New research at The University of Texas Health Science Center at San Antonio (UTHSC) shows more than 80 percent of lupus patients suffer from some sort of brain dysfunction. The results appear in the April 23 edition of the Journal of Neurology and lay the groundwork for a brain imaging study in lupus patients.
Lupus is an autoimmune disease affecting one in every 2,000 Americans. It occurs when the immune system begins to attack itself. Symptoms include severe arthritis, a skin rash, ulcers in the mouth and nose, hair loss, and brain dysfunctions such as depression, manic disorders, seizures and movement disorder.
"We do know there are symptoms that relate to brain function in over 80 percent of lupus patients at some time or another during their disease process," said Robin Brey, M.D., a professor in the division of neurology. "Now we are interested in discovering what is going wrong in the brain."
Dr. Brey will advance her research with a $621,235 grant from the National Institute of Neurological Disorders and Stroke. She and her team will use brain scans in a groundbreaking attempt to pinpoint malfunctions in different regions of the brain.

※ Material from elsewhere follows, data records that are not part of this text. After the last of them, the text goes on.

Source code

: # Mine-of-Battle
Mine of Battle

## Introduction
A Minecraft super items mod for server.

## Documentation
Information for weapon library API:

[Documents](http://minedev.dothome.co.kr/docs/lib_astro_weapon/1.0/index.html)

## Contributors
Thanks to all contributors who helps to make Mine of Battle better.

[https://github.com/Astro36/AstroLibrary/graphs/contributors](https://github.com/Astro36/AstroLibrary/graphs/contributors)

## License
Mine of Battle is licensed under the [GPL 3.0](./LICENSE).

"With imaging technology we can look at blood flow to the brain. We can see how well the brain is metabolizing glucose, and we can look at neurotransmitters to determine where they are located and whether they are doing what they are supposed to be doing," Dr. Brey said. "Eventually we will use this information to develop a treatment, either preventative or something that will help a patient already suffering from the disease."
Dr. Brey is collaborating with scientists at the UTHSC's Research Imaging Center.